Does ‘IPO’ spell investment success?
If you’ve ever spent any time among investors, you’re bound to have heard someone say: “If only I had gotten in on the ground floor of Company A (or Company B or Company C).”
In investment terms, “getting in on the ground floor” means buying a company’s shares when they first go on sale — an initial public offering (IPO), to use the official term. But is it really that desirable to invest in an IPO?
Initially, you might see a big spike in the stock price of a company that’s just gone through an IPO. But, over time, these companies are subject to the same economic and market forces as all other businesses. Consequently, their stock prices will go up and down.
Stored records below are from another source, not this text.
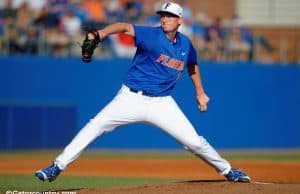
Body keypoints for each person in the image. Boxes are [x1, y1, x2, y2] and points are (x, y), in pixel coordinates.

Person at [35, 2, 251, 183]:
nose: (165, 18)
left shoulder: (186, 43)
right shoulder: (151, 35)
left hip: (161, 103)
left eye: (170, 15)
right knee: (96, 125)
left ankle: (228, 171)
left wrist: (200, 93)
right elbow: (123, 26)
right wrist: (100, 34)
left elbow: (192, 66)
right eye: (163, 15)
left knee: (194, 142)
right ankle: (57, 167)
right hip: (130, 98)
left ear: (180, 20)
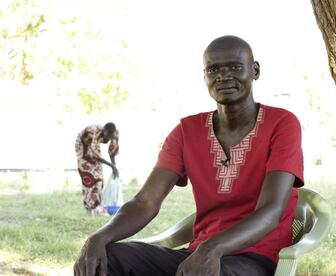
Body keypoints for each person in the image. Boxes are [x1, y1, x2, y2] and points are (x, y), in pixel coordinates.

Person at [74, 35, 304, 276]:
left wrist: (213, 249)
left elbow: (271, 210)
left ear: (254, 71)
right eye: (214, 69)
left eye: (235, 67)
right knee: (107, 258)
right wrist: (100, 236)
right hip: (198, 256)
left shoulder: (282, 124)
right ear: (204, 76)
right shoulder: (187, 131)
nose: (223, 76)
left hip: (255, 259)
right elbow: (145, 202)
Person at [75, 122, 120, 216]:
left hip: (93, 148)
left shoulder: (115, 134)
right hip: (82, 146)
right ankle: (89, 208)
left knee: (99, 177)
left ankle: (97, 206)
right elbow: (97, 155)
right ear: (104, 131)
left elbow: (112, 150)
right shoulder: (95, 132)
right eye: (107, 136)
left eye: (110, 137)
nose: (108, 139)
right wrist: (112, 166)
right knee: (88, 177)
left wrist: (114, 166)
So before you buy shares through an IPO, you’ll want to evaluate the company thoroughly. Are its products or services competitive? Does it have a track record of consistent growth? Does it belong to a thriving industry? Is its management team experienced? You can get some of this information from a company’s prospectus, but you will also want to do some outside reading, as well as consult with your financial advisor. Obviously, the more you know, the better off you will be.
In any case, if you do invest in an IPO, don’t go into it thinking that you are going to make a “killing.” Instead, look at an IPO as a long-term investment. If it’s a stock that fits well into your overall portfolio, getting in on the ground floor may help you build a strong foundation for achieving your long-term goals.